## Exercise
Can you rewrite the lines from the line with "歯科助手/ブランクOK・短時間OK" to the line with "sponsored by 求人ボックス", changing "アルバイト・パート" to "パート・アルバイト" and keeping everything else the same?

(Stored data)
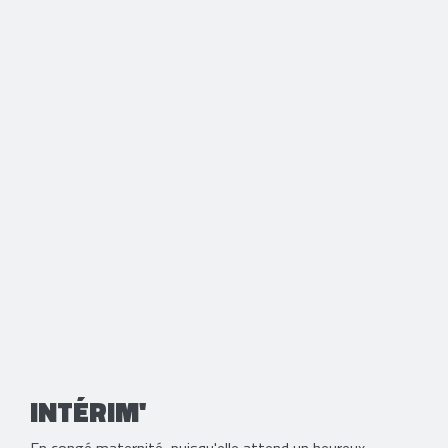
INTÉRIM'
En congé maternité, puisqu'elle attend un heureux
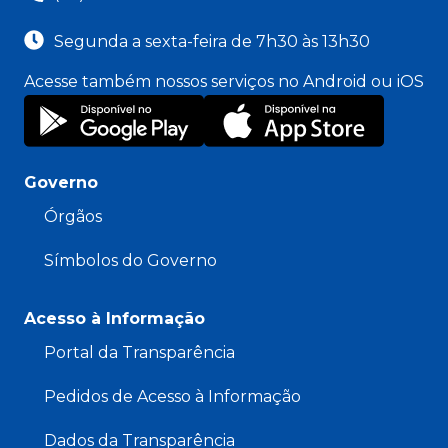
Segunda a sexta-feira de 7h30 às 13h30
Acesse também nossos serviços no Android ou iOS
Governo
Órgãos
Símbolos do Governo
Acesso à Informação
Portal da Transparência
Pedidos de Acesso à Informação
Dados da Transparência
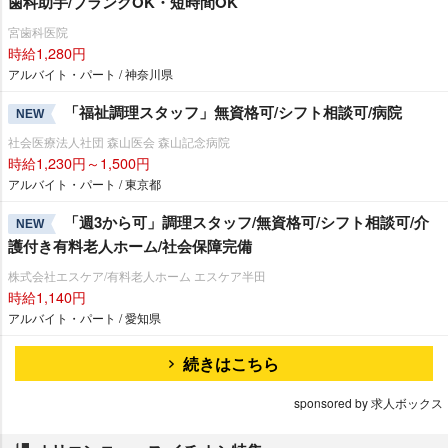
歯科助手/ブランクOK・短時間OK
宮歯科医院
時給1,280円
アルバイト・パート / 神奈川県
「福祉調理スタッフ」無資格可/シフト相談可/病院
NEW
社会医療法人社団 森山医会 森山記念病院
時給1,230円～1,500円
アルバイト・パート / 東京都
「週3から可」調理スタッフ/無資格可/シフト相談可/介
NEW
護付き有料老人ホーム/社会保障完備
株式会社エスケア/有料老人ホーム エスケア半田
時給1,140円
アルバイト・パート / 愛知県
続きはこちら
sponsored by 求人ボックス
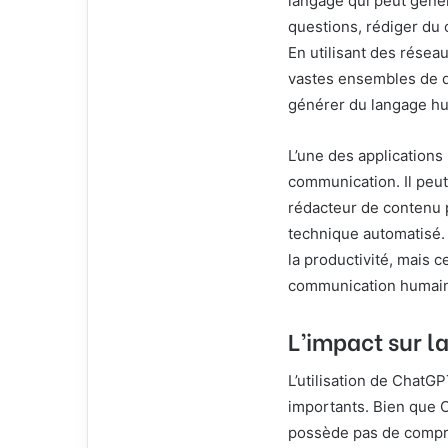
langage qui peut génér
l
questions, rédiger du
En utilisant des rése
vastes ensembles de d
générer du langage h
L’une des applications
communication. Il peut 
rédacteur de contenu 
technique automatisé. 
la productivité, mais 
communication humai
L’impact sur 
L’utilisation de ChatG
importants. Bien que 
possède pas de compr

...

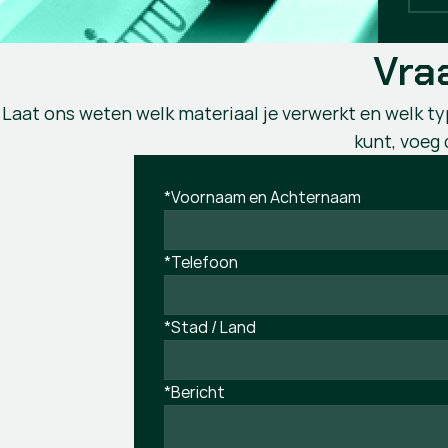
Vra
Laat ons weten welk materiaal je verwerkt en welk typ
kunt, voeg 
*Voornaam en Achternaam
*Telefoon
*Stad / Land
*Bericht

## Solution to this problem
歯科助手/ブランクOK・短時間OK
宮歯科医院
時給1,280円
パート・アルバイト / 神奈川県
「福祉調理スタッフ」無資格可/シフト相談可/病院
NEW
社会医療法人社団 森山医会 森山記念病院
時給1,230円～1,500円
パート・アルバイト / 東京都
「週3から可」調理スタッフ/無資格可/シフト相談可/介
NEW
護付き有料老人ホーム/社会保障完備
株式会社エスケア/有料老人ホーム エスケア半田
時給1,140円
パート・アルバイト / 愛知県
続きはこちら
sponsored by 求人ボックス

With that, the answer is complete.